**Goal:**
Revise the essay about bullying below: write out everything from "But to a certain" down to "myself to stop." again, putting "irked" in place of "galled".

But to a certain extent, she was right. It galled the other kids that I was good at stuff without effort. It galled the other kids that I’d work hard at some things just to be better than them out of spite. And it galled the other kids that despite all my not off the right menu traits, that I never quite felt sorry enough for myself to stop.
Sadly, I wasn’t just bullied as a kid. I’ve been bullied as an adult, and no where so much as online. I’ve heard I’m not really an actor because I’m an actor. I’ve heard I’m not really a writer, because I’m a writer. I’ve had my photos stolen and emblazoned with ugly model because I used to model for artists and even once appeared on a billboard in New York City. I’m told I’m not really a scholar, because I produce scholarship. I’ve been told I don’t really have a right to speak at conferences, because I speak at conferences. And that no one really likes my work, whatever it is, precisely because sometimes people do really, really like my work.

**Dataset rows:**
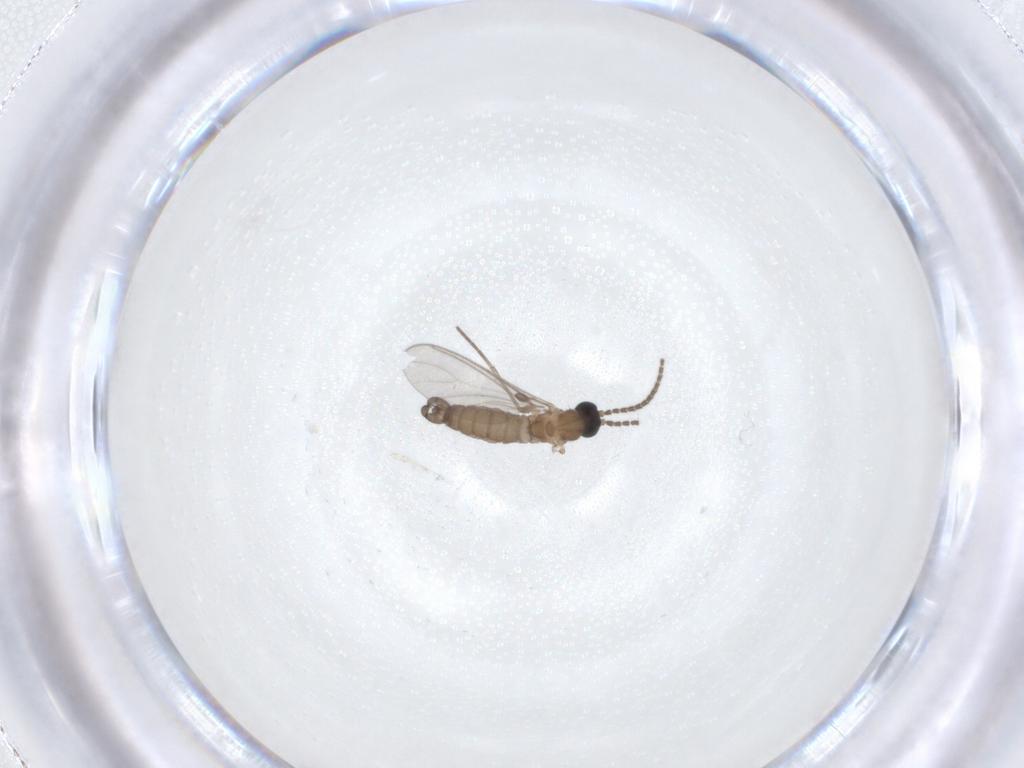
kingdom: Animalia
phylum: Arthropoda
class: Insecta
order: Diptera
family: Sciaridae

**Complete answer:**
But to a certain extent, she was right. It irked the other kids that I was good at stuff without effort. It irked the other kids that I’d work hard at some things just to be better than them out of spite. And it irked the other kids that despite all my not off the right menu traits, that I never quite felt sorry enough for myself to stop.